Regulations are being introduced concerning required use of the absorption technology and permitted VOC emission levels. Based on the available technology, the Norwegian Pollution Control Authority (SFT) proposes a 78% rate of recovery. When the regulations were first issued last year, they were, however, contested by the four affected oil companies on the grounds that they were too strict.
The SFT has now recommended to the environment ministry that the timetable for achieving full use of the technology should be eased. A number of stages are proposed - that the absorption technology should be used for 40% of loadings by March 2003, 70% by end 2004 and 95% by end 2005. Regularity for the equipment is set at 95%. A final ruling from the ministry is expected in the autumn. With a delivery period of some 15 months for the recovery plants, operators will have to place further orders in coming months if they are to meet the SFT targets.

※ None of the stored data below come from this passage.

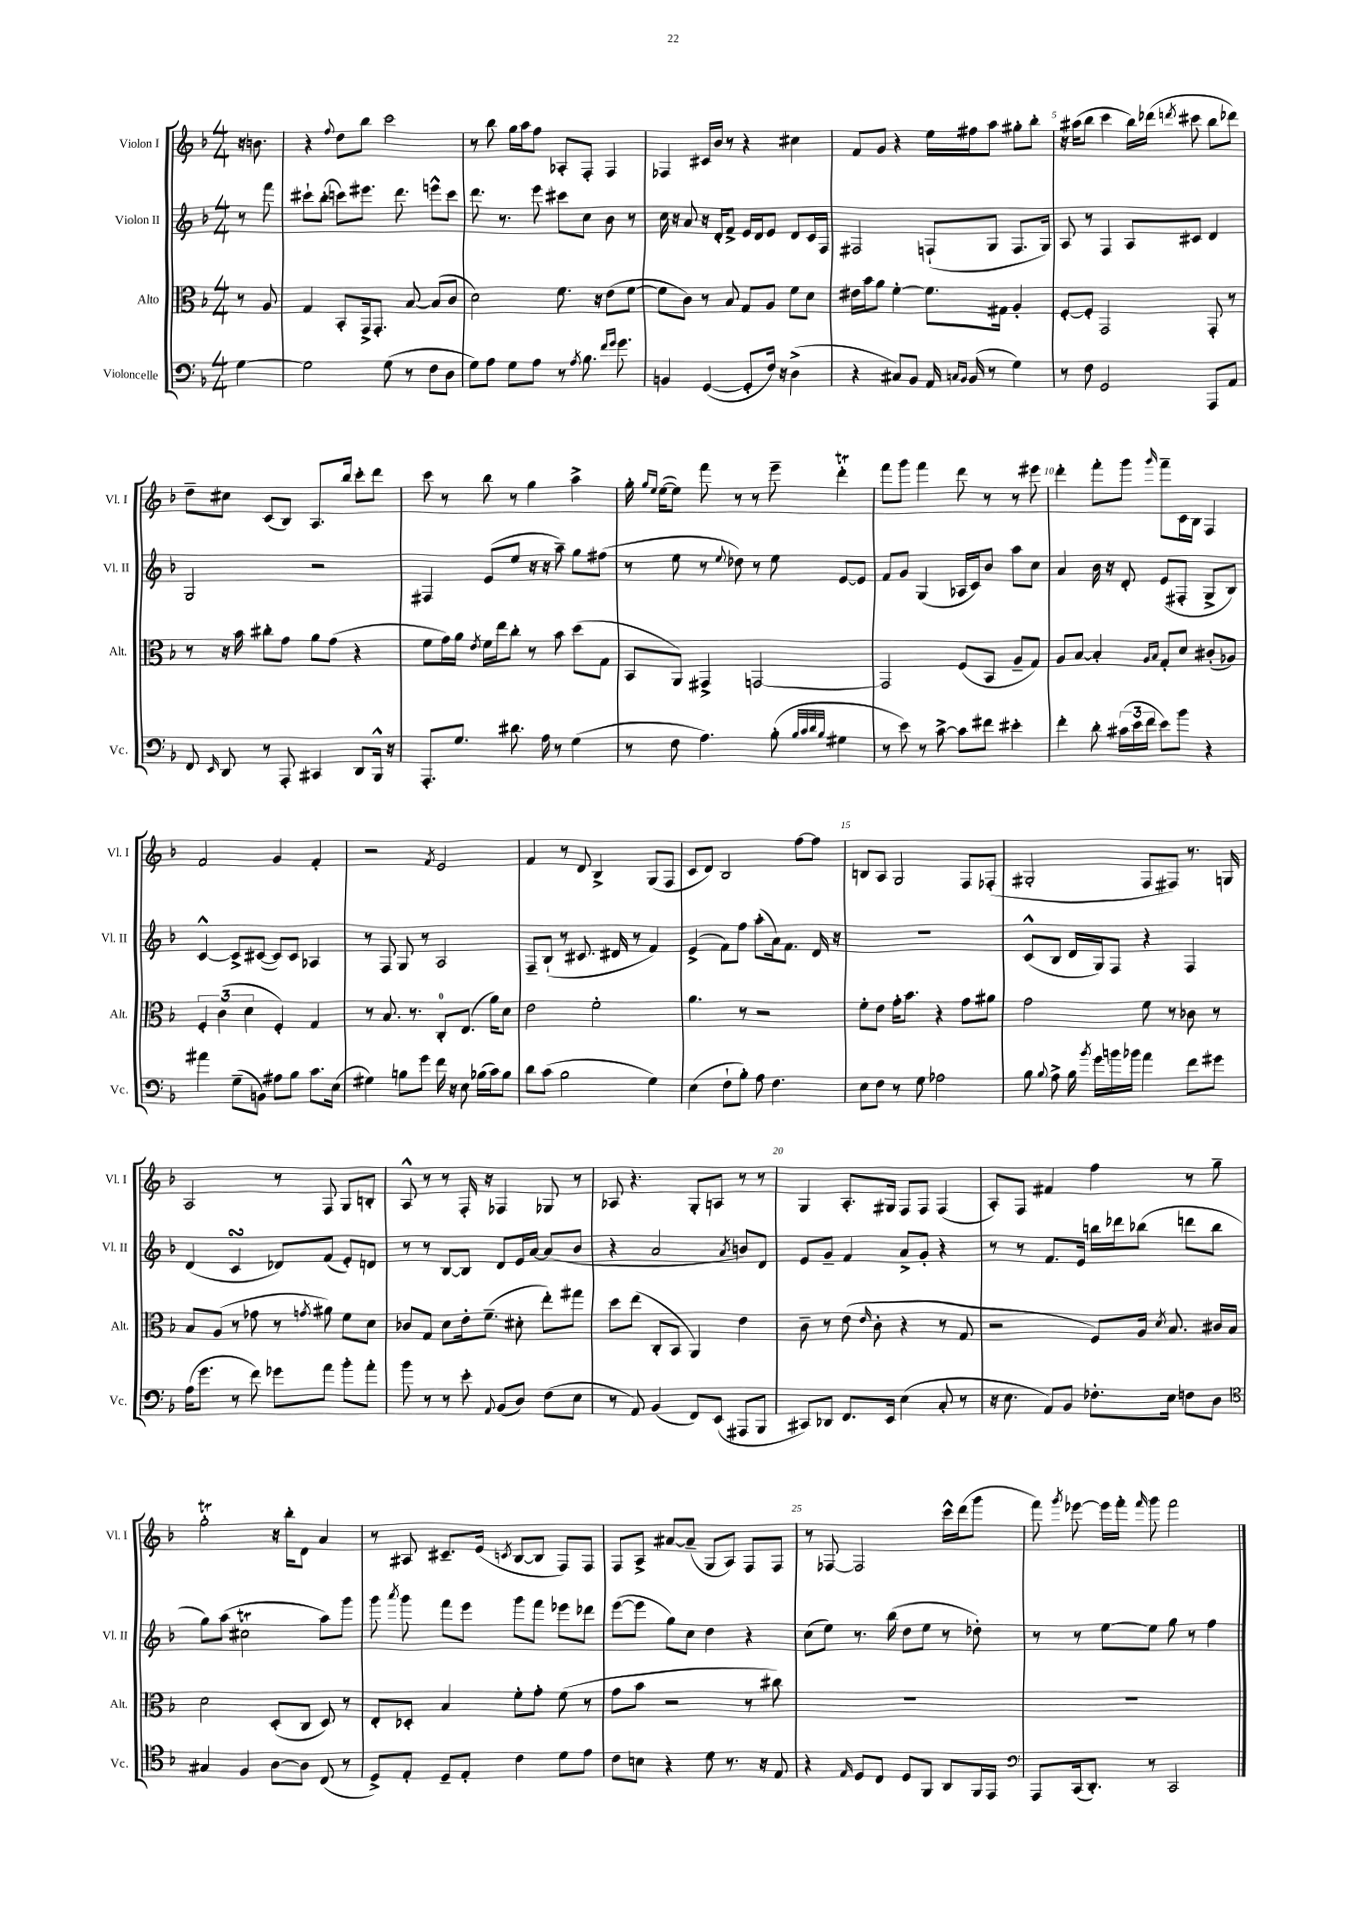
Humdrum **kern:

**kern	**kern	**kern	**kern
*staff4	*staff3	*staff2	*staff1
*clefF4	*clefC3	*clefG2	*clefG2
*k[b-]	*k[b-]	*k[b-]	*k[b-]
*M4/4	*M4/4	*M4/4	*M4/4
[4G	8r	8r	16r
.	.	.	8.b
.	8A	8fff	.
=	=	=	=
2G]	4G	8ccc#`	4r
.	.	(8bb-'	.
.	.	.	8qqff
.	8BB-'	8ccc)	8dd
.	16GG^	8.eee#	8bb-
.	8.GG'	.	.
(8G	.	.	2ccc
.	.	8.ddd	.
8r	[8B-	.	.
8F	(8B-]	8eee^^	.
8D	8c	8ccc	.
=	=	=	=
8G)	2d)	8.ddd	8r
8A	.	.	8bb-
.	.	8.r	.
8G	.	.	16gg
.	.	.	16aa
8A	.	8eee	8ff
8r	8.f	8ccc#	8A-'
8qA	.	.	.
8.B-	.	8cc	8F'
.	16r	.	.
.	(8e	8b-	4F
16qqf	.	.	.
16qqg	.	.	.
8.g	.	.	.
.	[8f	8r	.
=	=	=	=
4BB	8f]	16cc	4F-
.	.	16r	.
.	8c)	8a	.
([4GG	8r	16r	16c#
.	.	16d'	16b-
.	8B-	8f^	8r
8GG']	8G	16e	4r
.	.	16d	.
16F)	8A	8e	.
16r	.	.	.
(4D^	8f	8d	4cc#
.	8d	16c	.
.	.	16F	.
=	=	=	=
4r	16e#	2F#	8f
.	16b-	.	.
.	8a	.	8g
8C#)	[4f'	.	4r
8BB-	.	.	.
16AA	8.f]	(8F`	16ee
16qqC	.	.	.
16qqBB-	.	.	.
(16BB-	.	.	16ff#
8r	.	8G	8aa
.	16G#	.	.
4G)	4A'	8.F	8gg#'
.	.	.	8bb-'
.	.	16G)	.
=	=	=	=
8r	[8F'	8A	16r
.	.	.	(16aa#
8F	8F']	8r	8bb-
2GG	2GG	4F	4ccc
.	.	8A	16bb-)
.	.	.	(16ddd-
.	.	.	8qddd
.	.	8c#	8ccc#
8AAA	8GG'	4d	8bb-
8AA	8r	.	8ddd-)
=	=	=	=
8FF	8r	2G	8dd~
16qqEE	.	.	.
8DD	16r	.	8cc#
.	16b-	.	.
8r	8cc#'	.	(8c
8AAA'	8g	.	8B-)
4CC#	8a	2r	8.A
.	(8g	.	.
.	.	.	16bb-
8DD	4r	.	8ccc'
16BBB-^^	.	.	8ddd
16r	.	.	.
=	=	=	=
8.AAA'	8f	4F#	8ccc
.	16g)	.	8r
8.G	16a	.	.
.	8qe	.	.
.	16f	(8e	8bb-
.	16ee	.	.
8.d#	8cc'	8ee	8r
.	8r	16r	4gg
16A	.	16r	.
8r	8b-	8aa~)	.
(4G	(8dd	8gg	4aa^
.	8G	(8ff#	.
=	=	=	=
8r	8BB-	8r	16gg'
.	.	.	16qqgg
.	.	.	16qqee
.	.	.	([16ee
8F	8AA)	8ee	8ee])
4.A)	4GG#^	8r	8fff
.	.	8qqee	.
.	.	8dd-)	8r
.	[2GG	8r	8r
(8B-'	.	8ee	8eee~
32qqB-	.	.	.
32qqc	.	.	.
32qqd	.	.	.
32qqB-	.	.	.
4G#	.	[8e	4ddd'
.	.	8e]	.
=	=	=	=
8r	2GG]	8f	8fff
8e)	.	8g	8ggg
8r	.	(4G	4fff
[8c^	.	.	.
8c]	(8F	16A-	8ddd
.	.	16c)	.
8f#	8BB-	8b-	8r
4e#'	8A~	8aa	8r
.	8G)	8cc	8eee#
=	=	=	=
4f'	8A	4a	4ddd'
.	[8B-	.	.
8d'	4B-']	16b-	8fff'
.	.	16r	.
(24c#	.	8d'	8ggg
24e	.	.	.
24f	.	.	.
.	16qqA	.	.
.	16qqB-	.	16qqggg
8e)	8G'	(8e	8fff~
8b-	8d	8F#'	16c
.	.	.	16B-
4r	(8c#'	8G^	4F
.	8A-)	8B-)	.
=	=	=	=
4a#	6F'	[4c^^	2f
.	(6c	.	.
(8G~	.	8c^]	.
.	6d	.	.
8BB)	.	([8c#	.
8A#	4F')	8c#])	4g
8B-	.	8c#	.
8.c	4G	4A-	4f'
(16E	.	.	.
=	=	=	=
4G#)	8r	8r	2r
.	8.B-	8F	.
8B	.	8G	.
.	8.r	.	.
8g	.	8r	.
.	.	.	8qf
16f	8C'	2A	2e
16r	.	.	.
8E	(8.E	.	.
(16B-	.	.	.
16c)	16a)	.	.
8B-	8d	.	.
=	=	=	=
8d	2e	8F~	4f
(8c	.	(8B-`	.
2B-	.	8r	8r
.	.	8.c#	8d
.	2f'	.	4B-^
.	.	16d#	.
.	.	8r	.
4G)	.	4f)	(8G
.	.	.	8F
=	=	=	=
(4E	4.a	(4e^	8c
.	.	.	8d)
8F`	.	8f)	2B-
8B-')	8r	8ff	.
8A	2r	(8aa'	.
4.F	.	16a)	.
.	.	8.f	.
.	.	.	[8ff
.	.	16d	8ff]
.	.	16r	.
=	=	=	=
8E	8f'	1r	8B
8F	8e	.	8A
8r	16g'	.	2G
.	8.b-	.	.
8G	.	.	.
2A-	4r	.	.
.	8g	.	8F
.	8a#	.	(8F-'
=	=	=	=
8B-	2g	(8c^^	2G#'
8qqB-	.	.	.
8A^	.	8B-	.
16B-	.	16d	.
8qb-	.	.	.
16g	.	16G)	.
16b	.	8F	.
16b-	.	.	.
4a	8f	4r	8F
.	8r	.	8F#)
8f	8c-	4F	8.r
8g#	8r	.	.
.	.	.	16G
=	=	=	=
(16A	8B-	(4d	2A
8.g	.	.	.
.	(8A	.	.
8r	8r	4c	.
8f)	8g-	.	.
8g-	8r	8d-)	8r
.	8qg	.	.
8a	8a#)	(8f	8F
8b-'	8f	8e')	8G
8a'	8d	8d	8B'
=	=	=	=
8b-	8c-	8r	8A^^
8r	8G	8r	8r
8r	8d	[8B-	8r
8e'	16e'	8B-]	16F'
.	(8.f~	.	16r
8qqAA	.	.	.
(8BB-	.	8d	4F-
8D)	8d#'	16e	.
.	.	[16a	.
(8F	8ee')	(8a]	8G-
8E	8gg#	8b-	8r
=	=	=	=
8r	8dd	4r	8A-
8AA)	(8ee	.	4.r
(4BB-	8C'	2a	.
.	8BB-	.	.
8FF)	4AA)	.	8G'
(8EE	.	.	8A
.	.	8qa	.
8AAA#	4e	8b)	8r
8BBB-	.	8d	8r
=	=	=	=
8CC#)	8c~	8e	4G
8DD-	8r	8g~	.
8.FF	(8e	4f	8.A'
.	16qqe	.	.
.	8c'	.	.
16EE	.	.	16G#
(4E	4r	8a^	8F
.	.	8g'	8F
8C'	8r	4r	(4F
8r	8G	.	.
=	=	=	=
16r	2r	8r	8A')
8.E	.	.	.
.	.	8r	8F
8AA)	.	8.f	4f#
8BB-	.	.	.
.	.	16e	.
8.F-'	8F)	16bb	4ff
.	.	16ddd-	.
.	16A	(8bb-	.
.	8qd	.	.
16E	8.B-	.	.
8F	.	8ddd	8r
8D	16c#	8bb-	8gg~
.	16B-	.	.
=	=	=	=
*clefC4	*	*	*
4G#	2d	8gg)	2gg'
.	.	(8aa	.
4F	.	2cc#	.
[8A	(8D'	.	16r
.	.	.	16bb-'
8A]	8C	.	8d
(8C	8D)	8aa)	4a
8r	8r	8ggg	.
=	=	=	=
8D^)	8E'	8ggg	8r
.	.	8qaaa	.
8E'	8D-'	8ggg	8A#
8D~	4B-	8fff	8.c#~
8E'	.	8eee	.
.	.	.	(16e
.	.	.	8qc
4c	8f'	8ggg	[8B-
.	8g'	8fff	8B-]
8d	(8f	8eee-	8F)
8e	8r	8ddd-	8F
=	=	=	=
8c	8g	([8eee	8F
8B	8b-	8eee]	8A^
4r	2r	8gg)	[8a#
.	.	8cc	(8a#~]
8d	.	4dd	8G
8.r	.	.	8A)
.	8r	4r	8F
16r	.	.	.
8E	8cc#)	.	8F
=	=	=	=
4r	1r	(8cc	8r
.	.	8ee)	[8F-
16qqE	.	.	.
8D	.	8.r	2F-]
8C	.	.	.
.	.	(16bb-	.
8D	.	8dd	.
8FF	.	8ee	.
8AA	.	8r	16ccc^^
.	.	.	(16ddd
16FF	.	8dd-')	8ggg
16EE	.	.	.
=	=	=	=
*clefF4	*	*	*
8AAA	1r	8r	8fff)
.	.	.	8qggg
(16CC	.	8r	[8eee-
8.DD')	.	.	.
.	.	[8ee	16eee-]
.	.	.	16fff'
.	.	.	16qqfff
8r	.	8ee]	8ggg
2CC	.	8gg	2fff
.	.	8r	.
.	.	4ff	.
==	==	==	==
*-	*-	*-	*-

At one point a voluntary agreement was being negotiated with the environment ministry by the oil companies in the VOC/OLF project - in return for favorable tax treatment, the companies would have undertaken to limit emissions to an agreed level using the recovery technology. However, the agreement, which should have been finalized two years ago, in the end failed. Several of the companies were unwilling to accept the terms proposed by the government.
In the first stage of the recovery and absorption process developed by KPS, VOC emissions in the ship's cargo tanks are collected by a manifold system, passed through a de-mister, and condensed. The lighter compounds - methane, ethane, inert gases - are not susceptible to condensation and are vented. Once condensed, the heavier non-methane elements are passed into an absorption column where they are absorbed into a stream of crude and returned to the cargo tank.
A pilot plant was installed on the Anna Knutsen shuttle tanker in 1998. Including the absorber column, the unit weighs about 130 tons, which is not a significant additional weight for such a ship. The plants now ordered by Statoil and Navion will be a little heavier, with the same capacity. However, as a result of the trials, some design modifications have been made, with the operational pressure somewhat reduced and the dimensions of the knock-out drum somewhat altered, according to Holla.
Under an exclusive licensing agreement signed with KPS, Hitec-Vision has responsibility for selling the recovery plants. It has a fabrication facility suitable for constructing the equipment, and will also provide an engineering and installation service. KPS will supply the process and main equipment design, enabling it to continue developing the technology.
HitecVision Marine has developed a system for the return of VOC gases from a shuttle tanker to a floating production, storage, and offloading (FPSO) vessel. The system is installed on the Loch Rannoch shuttle tanker, which is exporting oil from BP's Schiehallion FPSO in the UK sector.
In parallel with the absorption project, Statoil has also been working on technology to capture VOCs and use them as ship's fuel. This technology requires a VOC fuel plant, the main contractor for which is Hamworthy KSE, and modification of the ship's engine for dual fuel use, for which MAN B&W Diesel is responsible.
Successful trials have been performed by Statoil and MAN on a prototype engine in Copenhagen, and the development has won several prizes. Demonstration of the technology is still ongoing through operation of a pilot plant, which was installed on the Navion Viking shuttle tanker in summer 1999.
Tests so far have indicated that further engine modifications are required, Holla says. One of the attractions of this technology is that it offers savings on fuel costs. Sufficient VOCs could potentially be recovered to fuel a tanker's journey to the Mongstad refinery on Norway's west coast or to Rotterdam.